Até onde deve ir a livre disposição de direitos da personalidade nas redes sociais? | Coluna Direito Civil

19 de outubro de 2021

O conflito entre direitos da personalidade e liberdade de expressão não representa, em si, algo novo no debate jurídico. A proteção da intimidade e da privacidade há tempos impõe limites à atividade jornalística e à veiculação de notícias sobre pessoas, sendo usados como critérios de ponderação a notoriedade das figuras retratadas e dos fatos noticiados. Todavia, a contemporaneidade traz um novo contexto, que demanda uma releitura desses tradicionais critérios: o contexto das redes sociais.

Nesse ambiente, não há meramente a circulação de informações sobre fatos relevantes ou sobre pessoas notórias. A mais banal das pessoas pode ser retratada na mais trivial das atividades. A selfie na saída do trabalho, o check-in na chegada da academia, a opinião compartilhada sobre o novo barzinho da esquina, ou até mesmo os stories gravados no percurso entre um ponto e outro da cidade: tudo é passível de ser veiculado no espaço virtual.

Diante disso, propõe-se a reflexão: de que maneira seria possível harmonizar a tutela dos direitos de personalidade com essa irrestrita exposição inerente às redes sociais? Parece juridicamente tolerável que imagens, vídeos, opiniões e outras porções da personalidade dos usuários de redes sociais fiquem indelevelmente registrados em espaços acessíveis ao público? Se os atos de disposição sobre direitos da personalidade (que são oponíveis inclusive em face do próprio titular) não podem implicar em renúncia a tais direitos, soa razoável estabelecer-se limites às liberdades dos usuários de redes sociais quanto à sua própria imagem e privacidade.

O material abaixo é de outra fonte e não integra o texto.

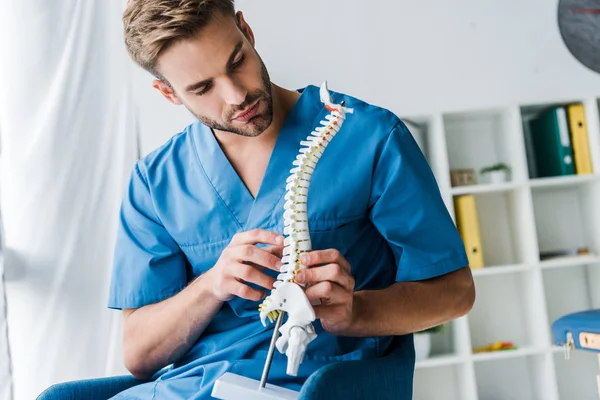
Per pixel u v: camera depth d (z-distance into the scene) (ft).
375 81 9.68
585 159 9.10
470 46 9.78
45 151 7.48
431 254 3.73
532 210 8.91
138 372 4.04
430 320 3.61
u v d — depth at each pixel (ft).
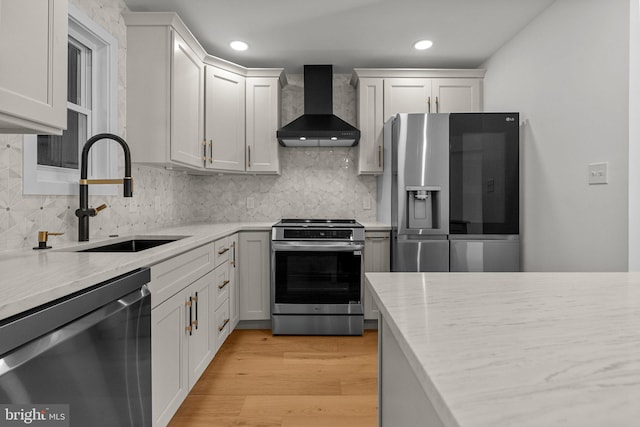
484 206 9.25
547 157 8.35
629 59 6.23
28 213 5.28
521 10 8.41
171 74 7.91
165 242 7.09
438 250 9.34
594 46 6.96
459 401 1.16
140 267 4.23
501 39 9.81
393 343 2.69
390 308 2.25
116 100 7.50
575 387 1.25
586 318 2.04
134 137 7.91
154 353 4.71
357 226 9.78
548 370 1.38
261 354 8.46
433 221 9.46
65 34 4.17
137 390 4.00
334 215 12.18
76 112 6.92
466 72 11.03
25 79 3.59
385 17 8.68
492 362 1.46
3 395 2.32
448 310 2.21
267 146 10.92
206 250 6.94
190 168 9.35
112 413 3.52
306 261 9.71
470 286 2.85
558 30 7.91
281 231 9.70
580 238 7.38
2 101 3.31
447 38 9.72
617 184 6.50
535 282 2.99
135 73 7.91
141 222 8.48
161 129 7.91
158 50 7.91
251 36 9.59
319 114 11.32
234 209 12.10
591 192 7.09
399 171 9.34
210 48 10.28
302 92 12.20
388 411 2.91
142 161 7.91
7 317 2.43
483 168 9.25
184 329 5.80
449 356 1.52
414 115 9.32
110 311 3.55
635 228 6.26
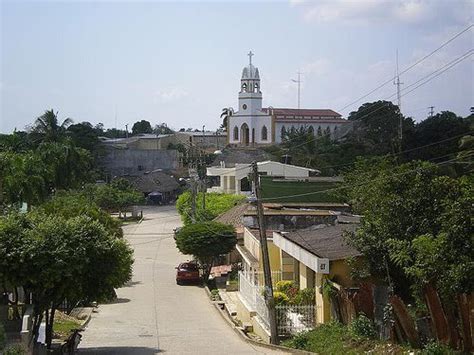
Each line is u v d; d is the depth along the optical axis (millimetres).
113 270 24656
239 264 50594
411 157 68000
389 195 24188
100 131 187875
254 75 147375
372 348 20016
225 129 158875
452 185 23016
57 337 28500
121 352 25406
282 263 33812
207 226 48500
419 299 21109
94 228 24547
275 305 27203
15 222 23656
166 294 43625
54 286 23688
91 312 36688
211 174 91250
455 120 68625
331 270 24719
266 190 51406
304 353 22703
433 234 22125
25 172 57688
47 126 86938
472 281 17922
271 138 144125
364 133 91125
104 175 119812
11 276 22812
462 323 17703
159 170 126562
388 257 22438
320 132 136875
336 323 23938
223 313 36156
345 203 48812
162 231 79875
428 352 17734
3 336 20078
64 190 75875
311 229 33062
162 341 28234
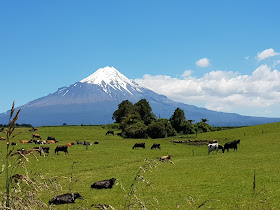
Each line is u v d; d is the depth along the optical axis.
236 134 88.06
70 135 103.44
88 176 35.06
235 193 23.23
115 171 38.50
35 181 3.83
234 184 26.66
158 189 26.03
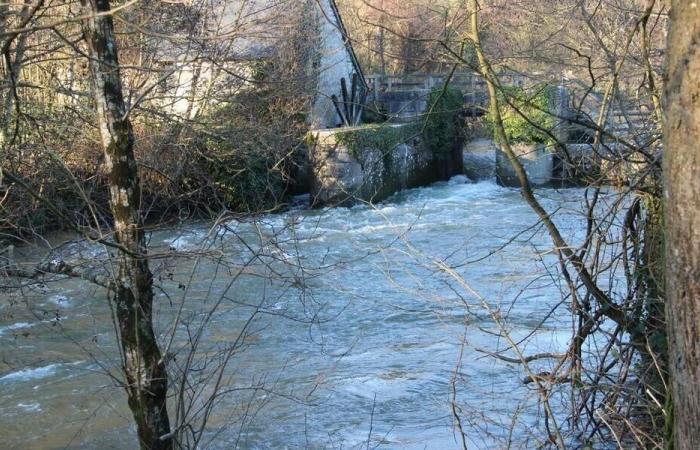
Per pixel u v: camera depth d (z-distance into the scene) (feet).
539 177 77.10
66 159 21.36
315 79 45.85
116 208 16.84
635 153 20.56
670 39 10.57
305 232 68.69
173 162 21.30
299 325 42.45
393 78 86.89
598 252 19.84
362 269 54.60
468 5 19.97
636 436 17.95
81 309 44.29
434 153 108.68
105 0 16.56
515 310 41.50
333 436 28.94
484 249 58.18
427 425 29.43
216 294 45.62
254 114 30.19
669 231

E restringir a liberdade dos titulares de direitos sempre foi a tônica dos direitos da personalidade. É interessante lembrar que o liberalismo exacerbado resultou em renúncias inimagináveis a direitos nucleares, de modo que a incorporação da sistemática dos direitos fundamentais no campo das relações privadas surge como medida que buscava estabelecer “barreiras ao canibalismo da vontade”[1]. Assim, também a liberdade de expressão entra no bojo dessas restrições, pois essa liberdade não pode ser usada em detrimento da realização da pessoa.

A análise de certos casos torna pode tornar essa discussão mais contextualizada.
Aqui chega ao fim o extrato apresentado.